Transport pour séances de radiothérapie
La radiothérapie a un profil unique : des séances très courtes, mais quotidiennes, cinq jours par semaine pendant plusieurs semaines. Le trajet dure souvent plus longtemps que la séance elle-même.
Vingt minutes de séance, une heure de trajet
C'est la particularité de ce traitement, et la source de la principale frustration des patients : une séance de radiothérapie dure généralement quelques minutes, précédées d'une installation soignée. Le déplacement, lui, occupe l'essentiel de la matinée ou de l'après-midi.
Sur cinq séances par semaine pendant cinq ou six semaines, cela représente une trentaine de trajets. Autrement dit : c'est l'organisation du transport, pas la séance, qui structure votre quotidien pendant toute la durée du traitement.
Notre réponse est la même que pour la dialyse : un planning de transport en série, établi une fois, appliqué ensuite sans que vous ayez à rappeler. Les centres de radiothérapie attribuent généralement un créneau horaire stable, ce qui rend ce planning possible.
Ce qui compte réellement sur ce type de transport
- La ponctualité à l'aller. Les créneaux d'un appareil de traitement sont enchaînés à la minute. Un retard décale les patients suivants, et le centre ne peut pas toujours rattraper.

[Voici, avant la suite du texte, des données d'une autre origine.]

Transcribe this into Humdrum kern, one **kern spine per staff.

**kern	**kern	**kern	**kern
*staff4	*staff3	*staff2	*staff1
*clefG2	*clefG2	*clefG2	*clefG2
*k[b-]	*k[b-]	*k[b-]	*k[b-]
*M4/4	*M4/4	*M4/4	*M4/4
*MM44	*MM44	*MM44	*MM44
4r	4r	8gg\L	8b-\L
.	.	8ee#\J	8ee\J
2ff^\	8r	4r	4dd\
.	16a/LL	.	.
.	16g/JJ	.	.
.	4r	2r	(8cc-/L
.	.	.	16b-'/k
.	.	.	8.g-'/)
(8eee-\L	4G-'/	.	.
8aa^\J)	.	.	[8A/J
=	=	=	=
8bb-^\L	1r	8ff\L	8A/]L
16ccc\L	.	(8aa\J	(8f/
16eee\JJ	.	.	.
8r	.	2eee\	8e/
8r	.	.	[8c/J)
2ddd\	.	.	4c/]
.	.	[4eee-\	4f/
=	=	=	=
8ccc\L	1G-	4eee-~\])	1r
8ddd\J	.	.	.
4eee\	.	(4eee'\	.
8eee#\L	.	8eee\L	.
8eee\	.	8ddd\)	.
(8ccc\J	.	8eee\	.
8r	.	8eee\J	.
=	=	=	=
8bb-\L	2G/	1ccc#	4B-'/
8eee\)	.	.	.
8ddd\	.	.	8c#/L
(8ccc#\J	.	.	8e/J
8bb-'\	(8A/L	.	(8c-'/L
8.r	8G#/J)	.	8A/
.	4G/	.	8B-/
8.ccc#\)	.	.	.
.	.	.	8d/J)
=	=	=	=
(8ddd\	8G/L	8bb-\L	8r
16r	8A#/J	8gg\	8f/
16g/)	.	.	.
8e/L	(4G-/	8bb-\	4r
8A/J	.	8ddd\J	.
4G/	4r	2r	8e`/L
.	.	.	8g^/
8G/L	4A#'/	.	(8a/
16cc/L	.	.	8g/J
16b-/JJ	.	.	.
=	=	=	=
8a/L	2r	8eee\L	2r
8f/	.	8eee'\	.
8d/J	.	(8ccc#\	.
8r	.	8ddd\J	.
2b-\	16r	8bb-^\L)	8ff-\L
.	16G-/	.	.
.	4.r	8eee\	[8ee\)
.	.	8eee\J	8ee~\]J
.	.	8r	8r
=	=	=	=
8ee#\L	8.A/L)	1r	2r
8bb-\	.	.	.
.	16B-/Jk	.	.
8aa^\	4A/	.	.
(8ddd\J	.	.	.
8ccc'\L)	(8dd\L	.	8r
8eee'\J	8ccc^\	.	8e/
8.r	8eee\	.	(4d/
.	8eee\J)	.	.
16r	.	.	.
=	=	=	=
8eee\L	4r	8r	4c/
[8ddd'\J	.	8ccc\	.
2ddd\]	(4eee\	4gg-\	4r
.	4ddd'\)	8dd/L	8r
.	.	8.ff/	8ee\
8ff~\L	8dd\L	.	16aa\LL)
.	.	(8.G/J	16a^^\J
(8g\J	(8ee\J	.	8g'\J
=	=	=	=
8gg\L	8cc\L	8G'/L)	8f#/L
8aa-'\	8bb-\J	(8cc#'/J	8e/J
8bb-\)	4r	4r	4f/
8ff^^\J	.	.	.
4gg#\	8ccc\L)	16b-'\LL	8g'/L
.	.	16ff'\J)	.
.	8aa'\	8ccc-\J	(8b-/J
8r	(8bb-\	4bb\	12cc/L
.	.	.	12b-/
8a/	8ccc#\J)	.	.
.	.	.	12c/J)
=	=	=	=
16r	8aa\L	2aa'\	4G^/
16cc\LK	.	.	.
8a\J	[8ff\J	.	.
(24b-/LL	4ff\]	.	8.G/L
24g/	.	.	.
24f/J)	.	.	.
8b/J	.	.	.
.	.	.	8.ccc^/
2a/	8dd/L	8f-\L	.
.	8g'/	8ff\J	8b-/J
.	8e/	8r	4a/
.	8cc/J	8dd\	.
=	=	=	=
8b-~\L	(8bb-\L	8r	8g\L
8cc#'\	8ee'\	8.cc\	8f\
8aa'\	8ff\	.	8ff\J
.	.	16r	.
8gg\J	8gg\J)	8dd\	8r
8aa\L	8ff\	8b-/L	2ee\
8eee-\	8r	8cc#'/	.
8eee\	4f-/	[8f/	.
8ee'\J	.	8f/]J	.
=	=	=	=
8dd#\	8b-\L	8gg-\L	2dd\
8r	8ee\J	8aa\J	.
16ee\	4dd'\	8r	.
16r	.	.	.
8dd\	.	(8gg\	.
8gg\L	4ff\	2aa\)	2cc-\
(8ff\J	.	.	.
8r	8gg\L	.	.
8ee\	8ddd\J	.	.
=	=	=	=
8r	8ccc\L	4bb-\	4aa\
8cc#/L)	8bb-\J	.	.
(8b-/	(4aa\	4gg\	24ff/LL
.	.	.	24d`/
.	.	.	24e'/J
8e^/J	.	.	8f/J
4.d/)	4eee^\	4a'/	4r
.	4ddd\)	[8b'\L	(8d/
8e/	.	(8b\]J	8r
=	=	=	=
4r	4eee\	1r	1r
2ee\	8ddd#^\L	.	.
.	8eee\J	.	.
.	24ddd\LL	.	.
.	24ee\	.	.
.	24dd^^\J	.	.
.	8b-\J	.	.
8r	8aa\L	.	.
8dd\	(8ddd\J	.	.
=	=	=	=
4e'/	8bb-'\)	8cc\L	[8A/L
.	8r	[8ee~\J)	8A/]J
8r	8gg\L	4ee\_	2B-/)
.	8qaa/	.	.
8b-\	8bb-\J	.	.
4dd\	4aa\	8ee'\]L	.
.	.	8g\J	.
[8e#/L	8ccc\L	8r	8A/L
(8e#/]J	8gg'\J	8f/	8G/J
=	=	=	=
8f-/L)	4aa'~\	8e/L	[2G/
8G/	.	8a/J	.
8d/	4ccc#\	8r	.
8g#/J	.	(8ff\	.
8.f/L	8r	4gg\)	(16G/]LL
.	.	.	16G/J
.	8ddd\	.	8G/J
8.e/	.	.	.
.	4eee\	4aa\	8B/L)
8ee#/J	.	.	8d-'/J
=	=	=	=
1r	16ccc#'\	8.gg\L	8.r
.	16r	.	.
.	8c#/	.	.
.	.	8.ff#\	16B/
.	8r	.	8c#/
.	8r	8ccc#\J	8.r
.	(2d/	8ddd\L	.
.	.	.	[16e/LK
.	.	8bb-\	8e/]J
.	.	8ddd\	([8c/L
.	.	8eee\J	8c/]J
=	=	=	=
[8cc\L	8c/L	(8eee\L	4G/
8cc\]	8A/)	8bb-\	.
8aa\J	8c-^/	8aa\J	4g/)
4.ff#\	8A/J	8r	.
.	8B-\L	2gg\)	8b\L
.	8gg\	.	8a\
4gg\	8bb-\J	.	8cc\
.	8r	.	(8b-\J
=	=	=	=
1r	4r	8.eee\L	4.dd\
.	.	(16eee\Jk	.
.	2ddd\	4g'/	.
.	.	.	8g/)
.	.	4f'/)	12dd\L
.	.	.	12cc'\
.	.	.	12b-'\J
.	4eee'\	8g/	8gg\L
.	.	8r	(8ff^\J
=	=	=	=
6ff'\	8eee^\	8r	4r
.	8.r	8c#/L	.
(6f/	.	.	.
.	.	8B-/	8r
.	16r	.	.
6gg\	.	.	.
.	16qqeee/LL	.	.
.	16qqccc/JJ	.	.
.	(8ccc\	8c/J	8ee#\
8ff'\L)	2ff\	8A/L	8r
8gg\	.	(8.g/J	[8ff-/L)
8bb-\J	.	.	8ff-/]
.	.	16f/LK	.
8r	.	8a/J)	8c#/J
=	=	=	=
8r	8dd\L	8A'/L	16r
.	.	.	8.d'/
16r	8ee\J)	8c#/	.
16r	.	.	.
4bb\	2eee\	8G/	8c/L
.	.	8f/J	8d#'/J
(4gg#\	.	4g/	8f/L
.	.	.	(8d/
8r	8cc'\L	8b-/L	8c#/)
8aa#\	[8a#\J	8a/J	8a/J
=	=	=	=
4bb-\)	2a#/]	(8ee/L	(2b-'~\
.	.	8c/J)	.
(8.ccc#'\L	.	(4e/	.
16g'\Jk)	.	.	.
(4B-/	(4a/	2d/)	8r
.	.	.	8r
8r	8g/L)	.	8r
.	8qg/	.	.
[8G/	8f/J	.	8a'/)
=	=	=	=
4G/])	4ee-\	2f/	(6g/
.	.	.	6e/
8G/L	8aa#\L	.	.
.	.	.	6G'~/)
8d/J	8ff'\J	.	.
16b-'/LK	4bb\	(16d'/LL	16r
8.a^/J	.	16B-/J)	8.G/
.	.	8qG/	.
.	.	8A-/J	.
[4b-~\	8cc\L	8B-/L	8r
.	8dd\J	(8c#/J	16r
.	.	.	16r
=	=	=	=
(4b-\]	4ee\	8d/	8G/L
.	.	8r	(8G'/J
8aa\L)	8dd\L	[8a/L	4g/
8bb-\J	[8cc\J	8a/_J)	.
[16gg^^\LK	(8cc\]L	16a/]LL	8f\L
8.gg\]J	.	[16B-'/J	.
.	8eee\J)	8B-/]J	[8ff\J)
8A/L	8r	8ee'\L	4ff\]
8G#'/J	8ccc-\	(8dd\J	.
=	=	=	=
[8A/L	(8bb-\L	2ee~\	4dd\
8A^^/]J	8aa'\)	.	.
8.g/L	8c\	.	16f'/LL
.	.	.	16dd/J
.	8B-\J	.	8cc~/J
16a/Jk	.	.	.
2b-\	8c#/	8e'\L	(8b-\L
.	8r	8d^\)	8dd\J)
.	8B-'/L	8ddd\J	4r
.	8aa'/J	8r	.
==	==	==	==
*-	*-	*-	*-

- La rapidité du retour. La séance étant brève, un patient qui sort à 9 h 20 ne doit pas attendre son transport jusqu'à 10 h 30. Nous calons le retour au plus près de l'horaire réel.
- La tolérance cumulée. Les effets de la radiothérapie s'installent progressivement : fatigue, réactions cutanées, parfois nausées selon la zone traitée. Un patient à l'aise la première semaine peut avoir besoin d'un mode de transport différent la cinquième. Signalez-le au radiothérapeute.
- La constance de l'équipage. Sur trente trajets, retrouver les mêmes visages n'est pas un détail.
Prescription et remboursement
Le transport doit reposer sur une prescription médicale de transport, établie par le médecin, avec le mode adapté à votre état — transport assis professionnalisé dans la majorité des cas, ambulance si votre état l'exige.
Le cancer étant une affection de longue durée exonérante, les transports liés au traitement sont pris en charge à 100 % du tarif conventionnel. La franchise médicale de 4 € par transport (8 € par jour maximum, 50 € par an) reste retenue.
Attention aux séries longues : une trentaine de trajets sur six semaines dépasse largement le seuil de quatre transports de plus de 50 km aller sur deux mois qui déclenche l'obligation d'accord préalable. Si votre centre de traitement est éloigné de votre domicile — cas fréquent quand on habite les vallées —, faites la demande avant de commencer. Détail des règles.
Un protocole de radiothérapie qui commence ?
Appelez-nous avec vos dates et votre créneau horaire : nous montons le planning pour toute la durée du traitement.
Questions fréquentes
Pouvez-vous assurer un transport tous les jours pendant six semaines ?
Oui, c'est exactement le cadre du transport en série, et c'est une part importante de notre activité. Nous établissons le planning à partir de votre créneau de traitement et nous l'appliquons du premier au dernier jour, week-ends et jours fériés exceptés selon le calendrier du centre.
Ai-je besoin d'un accord préalable de ma caisse ?
Oui si vos trajets font plus de 50 km à l'aller et se répètent plus de quatre fois sur deux mois — ce qui est mécaniquement le cas d'un protocole quotidien depuis une commune éloignée. Nous vous alertons, mais la demande doit être déposée par vous ou par le service, sur la base de la prescription. Anticipez : les délais de réponse ne sont pas immédiats.
Que se passe-t-il si une séance est annulée ?
Prévenez le standard dès que vous le savez, comme vous prévenez le centre. Nous retirons ce trajet du planning et le reportons si une séance de rattrapage est programmée.